Do Over

One thing I’m coming away from CodeMash with is a desire to clean up a lot of my old habits and dig into tools and techniques I’ve long known were available, but haven’t used. In some ways, I’m still stuck in my iPhone OS 2 ways in an iOS 4 world.

Daniel Steinberg has taken a pretty extreme position, but one that makes sense: he no longer has any private instance variables in his header files, since the current SDK allows you to put them in the implementation. Combined with the use of a class extension in the .m for helper methods, this makes it possible for the header to be exactly what it’s supposed to be: an exposure of the public interface to your class, with no clues about the implementation underneath.

To my mind, Daniel was also the winner of the “mobile smackdown” session, in which one presenter each from the iOS, Windows Phone 7, and Android camps was given 15 minutes to develop a trivial Twitter app that could manage a persistent list of user names and, when tapped, nagivate to that user’s page. I say Daniel won because his iPhone app was the only one to complete all the features in time (actually, Daniel needed an extra 30 seconds to finish two lines of code). The Windows Phone presenter never made it to adding new names to the list, and the Android guy didn’t get around to showing the user’s page. One of Daniel’s wins was in using the “use Core Data for storage” checkbox: by graphically designing a data model for his “Twitterer” class, he picked up persistence and his table view in one fell swoop. Now that I think of it, I don’t remember how, or if, the other platforms persisted their user lists. I don’t use Core Data often, but after this demonstration, I’m much more inclined to do so.

There was a whole session on unit testing for iOS, something I just explored on my own for my first day tutorial (and even then, I was using it as much for illustrating the use of multiple targets in an Xcode project as for the actual testing of features). I’ve never been religious about testing, particularly given that GUIs have long proven difficult to make fully testable, but with a testing framework buit into Xcode (not everyone’s favorite, but it’s a start), it’s well worth rethinking how I could use it to get some measure of test coverage and fight regressions.

All of this makes me worry about the status of the iPhone SDK Development book I wrote with Bill Dudney. That was an iPhone OS 2 book that slipped far enough to be an early iPhone OS 3 book, with the addition of new chapters for important new frameworks like Core Data and Game Kit. But with iOS 5 surely looming, some of it is starting to look pretty crusty. In particular, the arrival of Grand Central Dispatch means that means that it’s no longer safe to blithely ignore threads, as we did, since there are scenarios where you can have even simple code that unwittingly manages to get off the main thread, which means trouble for UIKit.
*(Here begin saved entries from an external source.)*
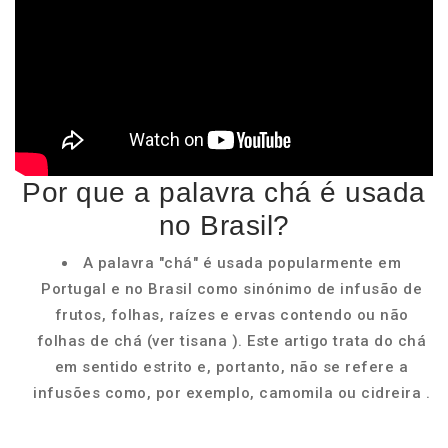
Por que a palavra chá é usada
no Brasil?
A palavra "chá" é usada popularmente em
Portugal e no Brasil como sinónimo de infusão de
frutos, folhas, raízes e ervas contendo ou não
folhas de chá (ver tisana ). Este artigo trata do chá
em sentido estrito e, portanto, não se refere a
infusões como, por exemplo, camomila ou cidreira .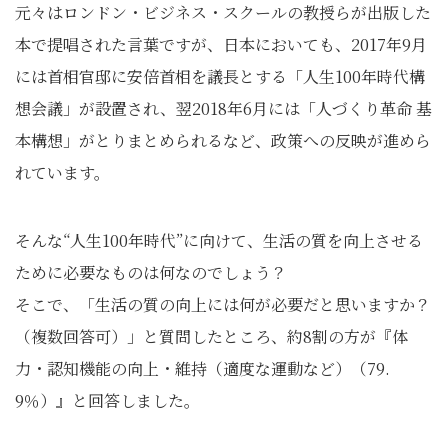
元々はロンドン・ビジネス・スクールの教授らが出版した
本で提唱された言葉ですが、日本においても、2017年9月
には首相官邸に安倍首相を議長とする「人生100年時代構
想会議」が設置され、翌2018年6月には「人づくり革命 基
本構想」がとりまとめられるなど、政策への反映が進めら
れています。
そんな“人生100年時代”に向けて、生活の質を向上させる
ために必要なものは何なのでしょう？
そこで、「生活の質の向上には何が必要だと思いますか？
（複数回答可）」と質問したところ、約8割の方が『体
力・認知機能の向上・維持（適度な運動など）（79.
9％）』と回答しました。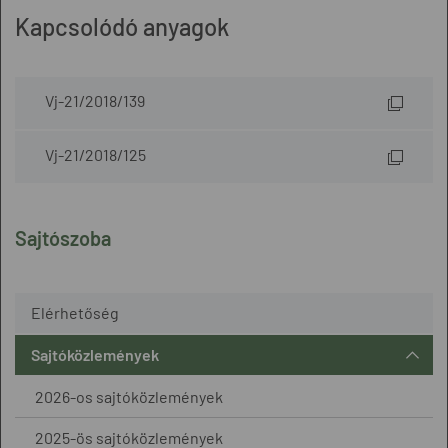
Kapcsolódó anyagok
Vj-21/2018/139
Vj-21/2018/125
Sajtószoba
Elérhetőség
Sajtóközlemények
2026-os sajtóközlemények
2025-ös sajtóközlemények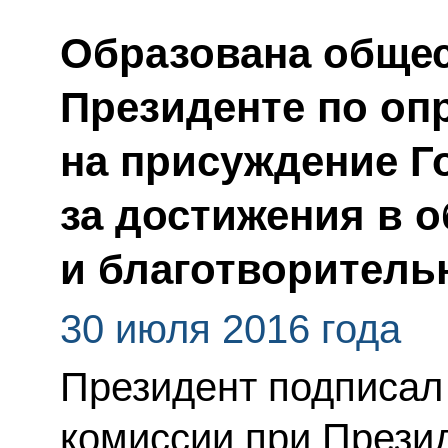
Образована общес
Президенте по оп
на присуждение Г
за достижения в 
и благотворитель
30 июля 2016 года
Президент подписал
комиссии при Прези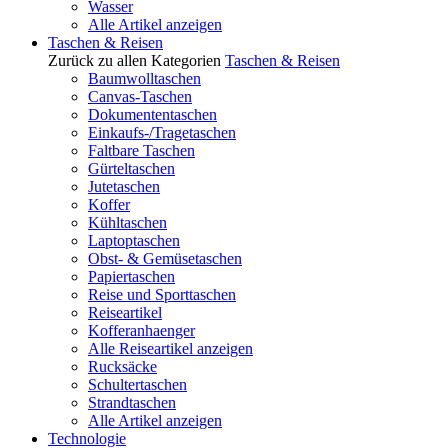
Wasser
Alle Artikel anzeigen
Taschen & Reisen
Zurück zu allen Kategorien
Taschen & Reisen
Baumwolltaschen
Canvas-Taschen
Dokumententaschen
Einkaufs-/Tragetaschen
Faltbare Taschen
Gürteltaschen
Jutetaschen
Koffer
Kühltaschen
Laptoptaschen
Obst- & Gemüsetaschen
Papiertaschen
Reise und Sporttaschen
Reiseartikel
Kofferanhaenger
Alle Reiseartikel anzeigen
Rucksäcke
Schultertaschen
Strandtaschen
Alle Artikel anzeigen
Technologie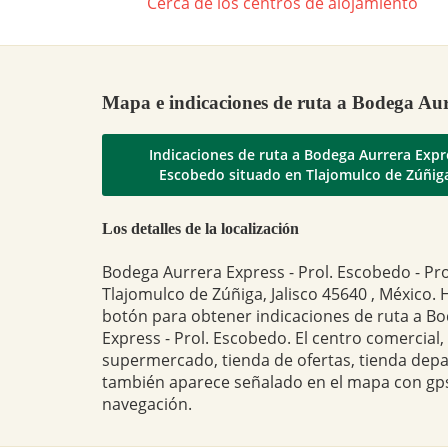
Cerca de los centros de alojamiento
Mapa e indicaciones de ruta a Bodega Aur
Indicaciones de ruta a Bodega Aurrera Expre
Escobedo situado en Tlajomulco de Zúñiga,
Los detalles de la localización
Bodega Aurrera Express - Prol. Escobedo - Pro
Tlajomulco de Zúñiga, Jalisco 45640 , México. H
botón para obtener indicaciones de ruta a B
Express - Prol. Escobedo. El centro comercial,
supermercado, tienda de ofertas, tienda dep
también aparece señalado en el mapa con gps
navegación.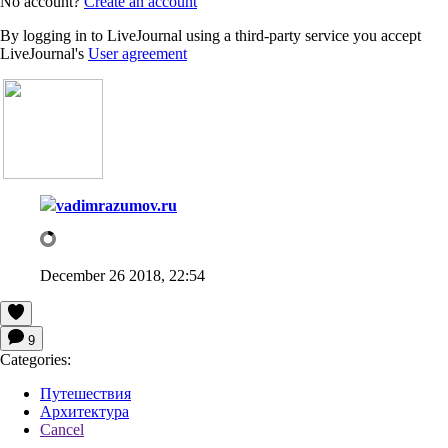
No account?
Create an account
By logging in to LiveJournal using a third-party service you accept
LiveJournal's
User agreement
vadimrazumov.ru
December 26 2018, 22:54
9
Categories:
Путешествия
Архитектура
Cancel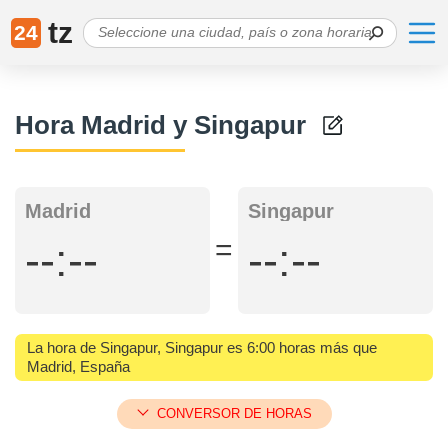
tz
24
Hora Madrid y Singapur
Madrid
Singapur
=
--:--
--:--
La hora de Singapur, Singapur es 6:00 horas más que
Madrid, España
CONVERSOR DE HORAS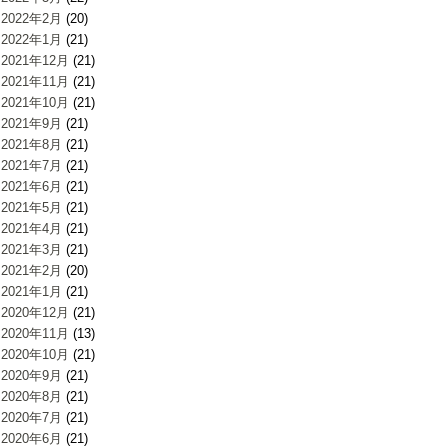
2022年2月
(20)
2022年1月
(21)
2021年12月
(21)
2021年11月
(21)
2021年10月
(21)
2021年9月
(21)
2021年8月
(21)
2021年7月
(21)
2021年6月
(21)
2021年5月
(21)
2021年4月
(21)
2021年3月
(21)
2021年2月
(20)
2021年1月
(21)
2020年12月
(21)
2020年11月
(13)
2020年10月
(21)
2020年9月
(21)
2020年8月
(21)
2020年7月
(21)
2020年6月
(21)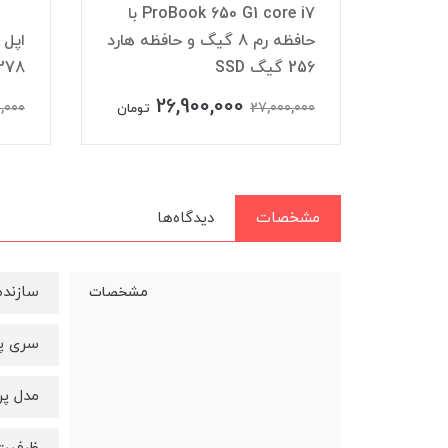
Laptop ظرفیت 256
ProBook 650 G1 core i7 با
 گیگابایت و
حافظه رم 8 گیگ و حافظه هارد
256 گیگ SSD
278
26,900,000
5
0,000
27,000,000
تومان
تومان
مشخصات
دیدگاه‌ها
سازنده پر
مشخصات
سری پرداز
مدل پرداز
Furthermore, new frameworks demand blocks for completion handlers, so that’s something that now needs to appear early (and given that the block syntax is pure C, readers will need to be acclimated to C earlier than they used to). And I’ve long wanted to move the debugging and performance chapters (my favorites, actually) much earlier, so readers can figure out their own EXC_BAD_ACCESS problems. Not that I can currently even plan on a rev to that book – I still have four chapters to go on Core Audio, and would need a long and difficult conversation with the Prags besides. But I certainly see where my guidance to new developers has changed, significantly, in the last few years.

Betweeen Christmas break, a week of CodeMash prep and home office reorganization, and CodeMash itself, I feel like I’ve been off for a month (and my MYOB First Edge financial status would seem to agree). I feel ready to start anew this week, and making a clean break with the past suits this mood nicely.

Comments (3)

  1. I was very happy when I discovered that I can start using the purely synthesized properties and declutter my public interfaces. One big downside I have discovered a few days later is that my Xcode no longer seems to display these variables’ values in the tooltips. I can inspect them by hand in the GDB console, but that’s a pain. If somebody knows a fix I’d be grateful.

  2. To clarify a question that immediately came up on Twitter: Daniel’s private ivars are properties defined in the .m’s class extension and then @synthesize’d. Since you don’t need to explicitly declare a backing ivar anymore, these leave no hint in the .h of their existence.